Problem to solve
Carry on the passage about the movie inspired by a Disneyland ride, picking up after its final sentence.

Some of the puppeteers made cameos in the movie;

 Buescher, St. Michael, and Hardin were seen at the Swarming Hive Honey Bar where Buescher played a waitress and St. Michael is seen as a patron with a tattoo of Tennessee on his arm (which was painted on him by Buescher).
 La Rosa and his wife Bess were seen as patrons at the hotel bar where Trixie was performing.

Production
Development began when Disney VP of Production Brigham Taylor took his family to Disneyland and decided the ride would make a good movie. Many within the company were skeptical of the concept, but Buena Vista Motion Pictures Group prexy Nina Jacobson was sold on the concept and immediately pushed the film into production with the blessing of then-Disney chairman Peter Schneider — a prime believer in all things synergistic. The movie was fast-tracked into production, both because of its low cost and to have releasable product on hand in the event of an impending writers strike.

The animatronic bear suits used in the film were created by Jim Henson's Creature Shop.

Principal photography began on March 15, 2001, and wrapped on August 21, 2001. It was filmed in Franklin, Tennessee as well as various locations in California. This was also Daryl Mitchell’s final film before he became a paraplegic from a motorcycle accident on November 10, 2001, eight months before the movie's premiere.

Soundtrack

The original music was composed by Christopher Young, and the songs were written by Brian Setzer, John Hiatt, Jimmy Tittle, Krystal Harris and Bela Fleck as well as Elton John.

Reception

Box office
Budgeted at US$35 million, it grossed $16,990,825 in the US and an additional $1,021,272 overseas. The film was released on DVD and VHS on December 17, 2002. Though filmed in 1.85:1 widescreen, Region 1 DVDs present the film in full screen only though Region 2 and 4 present the film in widescreen.

Body or hand keypoint data
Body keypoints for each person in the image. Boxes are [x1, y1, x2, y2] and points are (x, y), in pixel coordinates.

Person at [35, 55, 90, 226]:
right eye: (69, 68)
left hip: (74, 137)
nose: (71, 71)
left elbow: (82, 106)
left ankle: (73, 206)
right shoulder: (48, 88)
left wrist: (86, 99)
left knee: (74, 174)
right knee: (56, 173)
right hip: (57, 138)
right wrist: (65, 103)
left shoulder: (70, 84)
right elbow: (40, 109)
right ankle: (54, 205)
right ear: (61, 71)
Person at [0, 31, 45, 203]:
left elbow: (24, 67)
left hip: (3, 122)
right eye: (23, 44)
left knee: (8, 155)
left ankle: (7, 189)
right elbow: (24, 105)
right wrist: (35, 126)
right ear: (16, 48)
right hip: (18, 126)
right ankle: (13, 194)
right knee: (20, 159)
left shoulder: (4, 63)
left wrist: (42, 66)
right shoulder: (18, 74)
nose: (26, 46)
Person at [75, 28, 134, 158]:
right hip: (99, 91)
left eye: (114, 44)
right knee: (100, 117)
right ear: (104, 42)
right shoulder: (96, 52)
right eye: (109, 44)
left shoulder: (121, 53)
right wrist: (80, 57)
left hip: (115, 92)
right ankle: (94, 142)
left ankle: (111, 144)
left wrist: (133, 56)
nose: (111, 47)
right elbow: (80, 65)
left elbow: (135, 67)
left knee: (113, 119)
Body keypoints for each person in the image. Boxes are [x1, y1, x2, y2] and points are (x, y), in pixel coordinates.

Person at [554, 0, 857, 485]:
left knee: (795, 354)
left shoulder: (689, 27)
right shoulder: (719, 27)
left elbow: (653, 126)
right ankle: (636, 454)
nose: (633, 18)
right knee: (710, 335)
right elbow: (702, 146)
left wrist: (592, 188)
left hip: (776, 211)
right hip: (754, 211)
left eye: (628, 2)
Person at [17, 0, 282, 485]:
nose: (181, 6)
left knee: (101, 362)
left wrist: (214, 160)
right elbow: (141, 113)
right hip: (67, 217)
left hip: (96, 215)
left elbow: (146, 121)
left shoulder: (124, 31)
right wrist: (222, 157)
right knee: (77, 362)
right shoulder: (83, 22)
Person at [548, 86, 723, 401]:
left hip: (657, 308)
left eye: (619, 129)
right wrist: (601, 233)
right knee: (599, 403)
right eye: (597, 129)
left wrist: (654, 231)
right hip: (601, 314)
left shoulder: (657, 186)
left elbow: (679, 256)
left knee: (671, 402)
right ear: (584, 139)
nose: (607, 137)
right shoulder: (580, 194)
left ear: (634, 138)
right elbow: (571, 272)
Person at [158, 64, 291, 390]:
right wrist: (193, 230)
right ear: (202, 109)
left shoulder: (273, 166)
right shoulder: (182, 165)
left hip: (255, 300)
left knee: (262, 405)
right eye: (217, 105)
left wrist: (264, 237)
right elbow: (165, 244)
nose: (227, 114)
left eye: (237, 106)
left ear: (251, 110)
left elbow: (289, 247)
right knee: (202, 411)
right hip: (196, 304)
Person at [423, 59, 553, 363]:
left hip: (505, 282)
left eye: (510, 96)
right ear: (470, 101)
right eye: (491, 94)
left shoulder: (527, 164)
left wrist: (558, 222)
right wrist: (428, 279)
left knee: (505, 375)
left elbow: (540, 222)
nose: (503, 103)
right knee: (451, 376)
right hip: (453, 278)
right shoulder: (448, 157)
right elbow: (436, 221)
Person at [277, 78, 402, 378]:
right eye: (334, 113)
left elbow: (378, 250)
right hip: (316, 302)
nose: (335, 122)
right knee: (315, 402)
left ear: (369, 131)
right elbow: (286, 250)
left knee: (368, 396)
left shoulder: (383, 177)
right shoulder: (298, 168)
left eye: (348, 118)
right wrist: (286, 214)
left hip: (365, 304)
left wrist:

Exercise answer
Critical response
On review aggregator Rotten Tomatoes, the film received a rating of 31% based on 85 reviews, with an average rating of 4.5/10. The site's critic consensus states: "Despite all the celebrities on hand, this spin-off from a theme park attraction still feels tired and hokey." On Metacritic, the film has a weighted average score of 37 out of 100, based on 21 critics, which indicates "generally negative reviews". Audiences polled by CinemaScore gave the film an average grade of "A-" on an A+ to F scale.

Film critic Roger Ebert gave the film a two out of four stars and said, "the formidable technical skills in The Country Bears must not be allowed to distract from the film's terminal inanity." Emma Cochrane of Empire Magazine gave the film a two out of five stars and said, "Too American, too country, too much like a slick, band extension cash-in, Country Bears hovers between cult video hit and utter rubbish, never being compellingly either."

Christopher Walken was nominated for a Golden Raspberry Award for Worst Supporting Actor for his performance in the film, but lost to Hayden Christensen for Star Wars: Episode II – Attack of the Clones.

Cancelled sequel
Prior to the film's release, a sequel was announced to be in development. Following the critical and commercial underperformance of the film the sequel was cancelled.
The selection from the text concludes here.